--- EXERCISE DETAILS ---
Can you recast every line of the items below as a Markdown table with the columns "No." and "Entry", numbering each row and leaving out blank lines?

--- SUPPLIED DATA ---

▬▬▬▬▬▬▬▬▬▬

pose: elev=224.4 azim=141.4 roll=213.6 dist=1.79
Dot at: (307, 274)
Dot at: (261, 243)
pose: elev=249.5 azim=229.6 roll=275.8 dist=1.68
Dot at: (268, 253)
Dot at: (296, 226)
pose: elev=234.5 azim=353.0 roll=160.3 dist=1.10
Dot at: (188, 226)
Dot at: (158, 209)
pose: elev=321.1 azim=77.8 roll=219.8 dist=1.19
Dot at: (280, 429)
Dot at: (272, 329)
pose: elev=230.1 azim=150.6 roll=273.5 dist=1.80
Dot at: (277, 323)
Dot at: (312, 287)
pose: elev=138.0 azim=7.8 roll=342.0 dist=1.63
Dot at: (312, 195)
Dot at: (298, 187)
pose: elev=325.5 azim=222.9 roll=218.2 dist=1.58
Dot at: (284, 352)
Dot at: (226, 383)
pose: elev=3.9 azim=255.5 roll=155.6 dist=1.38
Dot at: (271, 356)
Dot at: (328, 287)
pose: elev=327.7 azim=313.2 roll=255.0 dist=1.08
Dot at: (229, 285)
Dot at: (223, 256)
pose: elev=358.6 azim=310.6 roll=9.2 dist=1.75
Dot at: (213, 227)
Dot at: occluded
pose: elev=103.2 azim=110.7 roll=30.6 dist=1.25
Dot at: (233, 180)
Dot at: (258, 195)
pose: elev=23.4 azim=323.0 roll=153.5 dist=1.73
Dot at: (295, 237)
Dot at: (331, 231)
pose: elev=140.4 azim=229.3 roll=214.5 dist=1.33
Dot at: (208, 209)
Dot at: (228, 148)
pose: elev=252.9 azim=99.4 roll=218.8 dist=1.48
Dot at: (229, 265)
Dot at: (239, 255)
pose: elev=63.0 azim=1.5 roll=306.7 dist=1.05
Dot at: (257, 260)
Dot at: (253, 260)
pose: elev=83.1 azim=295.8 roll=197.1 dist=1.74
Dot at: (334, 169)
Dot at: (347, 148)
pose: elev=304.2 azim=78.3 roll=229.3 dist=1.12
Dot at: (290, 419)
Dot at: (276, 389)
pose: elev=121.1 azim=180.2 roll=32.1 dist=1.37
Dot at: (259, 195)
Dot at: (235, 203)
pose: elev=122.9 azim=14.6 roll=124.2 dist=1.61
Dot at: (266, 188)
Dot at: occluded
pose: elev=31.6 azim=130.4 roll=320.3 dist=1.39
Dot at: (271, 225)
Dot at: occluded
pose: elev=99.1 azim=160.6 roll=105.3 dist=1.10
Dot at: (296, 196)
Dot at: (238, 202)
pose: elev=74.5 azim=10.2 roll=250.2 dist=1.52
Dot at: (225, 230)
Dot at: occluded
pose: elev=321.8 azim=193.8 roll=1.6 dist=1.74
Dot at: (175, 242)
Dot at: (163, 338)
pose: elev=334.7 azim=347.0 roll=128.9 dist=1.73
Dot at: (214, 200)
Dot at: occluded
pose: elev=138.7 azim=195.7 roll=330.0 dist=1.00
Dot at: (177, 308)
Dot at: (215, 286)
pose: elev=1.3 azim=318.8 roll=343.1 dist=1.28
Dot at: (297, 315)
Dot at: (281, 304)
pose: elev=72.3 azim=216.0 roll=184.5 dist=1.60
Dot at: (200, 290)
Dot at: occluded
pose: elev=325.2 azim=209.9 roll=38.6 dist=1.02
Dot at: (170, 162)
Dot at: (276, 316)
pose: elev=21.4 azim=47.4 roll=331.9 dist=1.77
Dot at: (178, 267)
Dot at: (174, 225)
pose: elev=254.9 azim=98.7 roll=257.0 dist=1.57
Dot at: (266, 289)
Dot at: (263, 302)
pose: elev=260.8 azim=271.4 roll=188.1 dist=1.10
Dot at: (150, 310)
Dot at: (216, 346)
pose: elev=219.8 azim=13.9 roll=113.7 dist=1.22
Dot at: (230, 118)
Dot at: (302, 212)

▬▬▬▬▬▬▬▬▬▬

--- RESULT OF THE EXERCISE ---
| No. | Entry |
|---|---|
| 1 | pose: elev=224.4 azim=141.4 roll=213.6 dist=1.79 |
| 2 | Dot at: (307, 274) |
| 3 | Dot at: (261, 243) |
| 4 | pose: elev=249.5 azim=229.6 roll=275.8 dist=1.68 |
| 5 | Dot at: (268, 253) |
| 6 | Dot at: (296, 226) |
| 7 | pose: elev=234.5 azim=353.0 roll=160.3 dist=1.10 |
| 8 | Dot at: (188, 226) |
| 9 | Dot at: (158, 209) |
| 10 | pose: elev=321.1 azim=77.8 roll=219.8 dist=1.19 |
| 11 | Dot at: (280, 429) |
| 12 | Dot at: (272, 329) |
| 13 | pose: elev=230.1 azim=150.6 roll=273.5 dist=1.80 |
| 14 | Dot at: (277, 323) |
| 15 | Dot at: (312, 287) |
| 16 | pose: elev=138.0 azim=7.8 roll=342.0 dist=1.63 |
| 17 | Dot at: (312, 195) |
| 18 | Dot at: (298, 187) |
| 19 | pose: elev=325.5 azim=222.9 roll=218.2 dist=1.58 |
| 20 | Dot at: (284, 352) |
| 21 | Dot at: (226, 383) |
| 22 | pose: elev=3.9 azim=255.5 roll=155.6 dist=1.38 |
| 23 | Dot at: (271, 356) |
| 24 | Dot at: (328, 287) |
| 25 | pose: elev=327.7 azim=313.2 roll=255.0 dist=1.08 |
| 26 | Dot at: (229, 285) |
| 27 | Dot at: (223, 256) |
| 28 | pose: elev=358.6 azim=310.6 roll=9.2 dist=1.75 |
| 29 | Dot at: (213, 227) |
| 30 | Dot at: occluded |
| 31 | pose: elev=103.2 azim=110.7 roll=30.6 dist=1.25 |
| 32 | Dot at: (233, 180) |
| 33 | Dot at: (258, 195) |
| 34 | pose: elev=23.4 azim=323.0 roll=153.5 dist=1.73 |
| 35 | Dot at: (295, 237) |
| 36 | Dot at: (331, 231) |
| 37 | pose: elev=140.4 azim=229.3 roll=214.5 dist=1.33 |
| 38 | Dot at: (208, 209) |
| 39 | Dot at: (228, 148) |
| 40 | pose: elev=252.9 azim=99.4 roll=218.8 dist=1.48 |
| 41 | Dot at: (229, 265) |
| 42 | Dot at: (239, 255) |
| 43 | pose: elev=63.0 azim=1.5 roll=306.7 dist=1.05 |
| 44 | Dot at: (257, 260) |
| 45 | Dot at: (253, 260) |
| 46 | pose: elev=83.1 azim=295.8 roll=197.1 dist=1.74 |
| 47 | Dot at: (334, 169) |
| 48 | Dot at: (347, 148) |
| 49 | pose: elev=304.2 azim=78.3 roll=229.3 dist=1.12 |
| 50 | Dot at: (290, 419) |
| 51 | Dot at: (276, 389) |
| 52 | pose: elev=121.1 azim=180.2 roll=32.1 dist=1.37 |
| 53 | Dot at: (259, 195) |
| 54 | Dot at: (235, 203) |
| 55 | pose: elev=122.9 azim=14.6 roll=124.2 dist=1.61 |
| 56 | Dot at: (266, 188) |
| 57 | Dot at: occluded |
| 58 | pose: elev=31.6 azim=130.4 roll=320.3 dist=1.39 |
| 59 | Dot at: (271, 225) |
| 60 | Dot at: occluded |
| 61 | pose: elev=99.1 azim=160.6 roll=105.3 dist=1.10 |
| 62 | Dot at: (296, 196) |
| 63 | Dot at: (238, 202) |
| 64 | pose: elev=74.5 azim=10.2 roll=250.2 dist=1.52 |
| 65 | Dot at: (225, 230) |
| 66 | Dot at: occluded |
| 67 | pose: elev=321.8 azim=193.8 roll=1.6 dist=1.74 |
| 68 | Dot at: (175, 242) |
| 69 | Dot at: (163, 338) |
| 70 | pose: elev=334.7 azim=347.0 roll=128.9 dist=1.73 |
| 71 | Dot at: (214, 200) |
| 72 | Dot at: occluded |
| 73 | pose: elev=138.7 azim=195.7 roll=330.0 dist=1.00 |
| 74 | Dot at: (177, 308) |
| 75 | Dot at: (215, 286) |
| 76 | pose: elev=1.3 azim=318.8 roll=343.1 dist=1.28 |
| 77 | Dot at: (297, 315) |
| 78 | Dot at: (281, 304) |
| 79 | pose: elev=72.3 azim=216.0 roll=184.5 dist=1.60 |
| 80 | Dot at: (200, 290) |
| 81 | Dot at: occluded |
| 82 | pose: elev=325.2 azim=209.9 roll=38.6 dist=1.02 |
| 83 | Dot at: (170, 162) |
| 84 | Dot at: (276, 316) |
| 85 | pose: elev=21.4 azim=47.4 roll=331.9 dist=1.77 |
| 86 | Dot at: (178, 267) |
| 87 | Dot at: (174, 225) |
| 88 | pose: elev=254.9 azim=98.7 roll=257.0 dist=1.57 |
| 89 | Dot at: (266, 289) |
| 90 | Dot at: (263, 302) |
| 91 | pose: elev=260.8 azim=271.4 roll=188.1 dist=1.10 |
| 92 | Dot at: (150, 310) |
| 93 | Dot at: (216, 346) |
| 94 | pose: elev=219.8 azim=13.9 roll=113.7 dist=1.22 |
| 95 | Dot at: (230, 118) |
| 96 | Dot at: (302, 212) |